Mais, si j'évoque aussi Colombo, c'est que la trame narrative de "Je l'ai fait pour toi" possède bien des points communs avec ce qui fait tout le sel de la série "Columbo". Rassurez-vous, la différence essentielle est qu'on ne connaît pas dès les premières pages l'identité du coupable. En revanche, par la suite, Samuel Moss a vraiment des attitudes très... "columbesques"...
Quoi de mieux qu'un personnage complètement imprévisible ? Samuel Moss en fait partie et Laurent Scalese, qui le met en scène (avec un plaisir qu'on devine aisément) joue toute la partition. On pourrait aussi lorgner vers Hercule Poirot, ses cellules grises et ses intuitions foudroyantes. Le commandant Moss ne néglige pas l'arsenal scientifique en vogue, mais sa force est ailleurs.

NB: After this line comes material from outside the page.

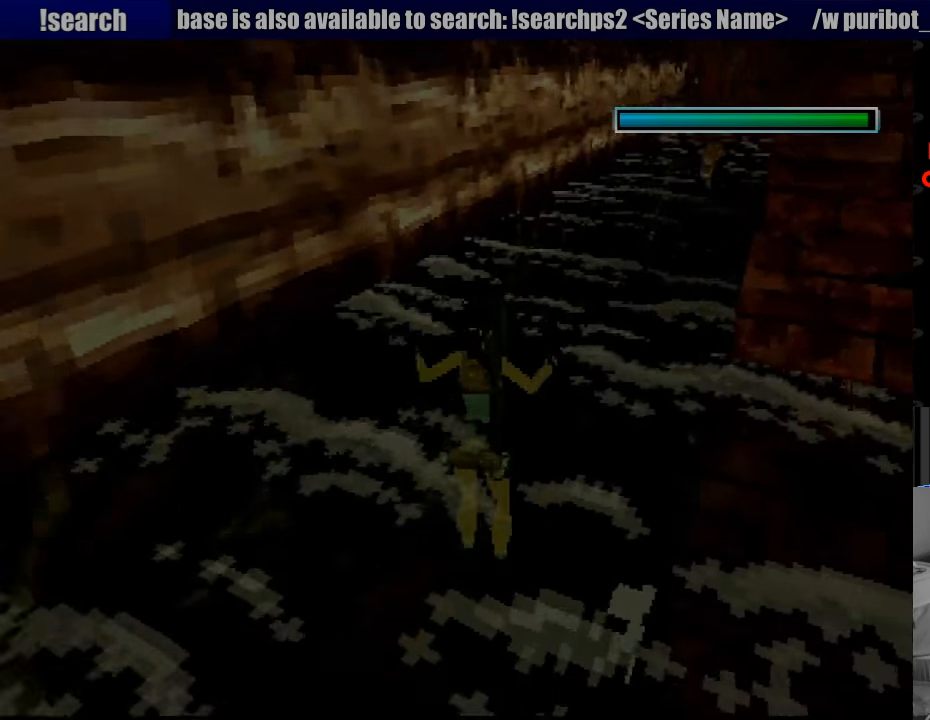
{"buttons": ["SQUARE"], "events": [[67, "DPAD_RIGHT", "up"], [67, "DPAD_UP", "up"], [150, "SQUARE", "up"], [283, "SQUARE", "down"]]}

Je suis curieux de le voir évoluer, de découvrir de nouvelles enquêtes dont il sera le héros, de voir ce personnage gagner en épaisseur, mais aussi nous offrir d'autres aspects de ses talents et de sa folle intuition. Voir aussi si Laurent Scalese va conserver le schéma mis en place dans "Je l'ai fait pour toi", ou s'il sera à géométrie variable, disons.
Après, pour les puristes du polar, pour ceux qui le préfèrent noir, pour les aficionados des intrigues tortueuses, ce n'est peut-être pas forcément l'idéal. Car, on est un peu dans un one-man-show (on retrouve le côté Columbo dans ce que je suis en train de dire) avec un enquêteur qui concentre tous les pouvoirs et laisse les autres personnages loin derrière.
Malgré cela, je suis également curieux de voir comment son tandem avec Cheyenne va évoluer, également. Ce premier volet, c'est un round d'observation et la jeune femme, si elle est en position de faire-valoir, arrivant sur la pointe des pieds et devant prendre la mesure de ce flic inclassable et déroutant avec qui elle va devoir bosser. L'interaction entre les deux peut donner un truc formidable.
Un dernier mot sur Lazillac. Cette ville, qui compte un peu moins de 30 000 habitants, nous dit-on, est bien sûr imaginaire. Ne vous esquintez pas les yeux sur un atlas ou un site de cartographie. Mais, ce n'est pas ce qui m'intéresse. En fait, cette ville, proche des plages du Débarquement et possédant bien des atouts, en plus d'une certaine douceur de vivre, c'est ScaleseLand...
Vous vous amuserez à jeter un oeil à l'onomastique, autrement dit le nom des lieux que l'on peut rencontrer à Lazillac. Si vous êtes un tant soit peu connaisseur de la bibliographie de l'auteur, ça devrait faire tilt (et sinon, on doit la trouver quelque part dans le livre, ou sur le oueb, of course). Et je ne parle même pas du nom de la maison d'édition de Jade Grivier...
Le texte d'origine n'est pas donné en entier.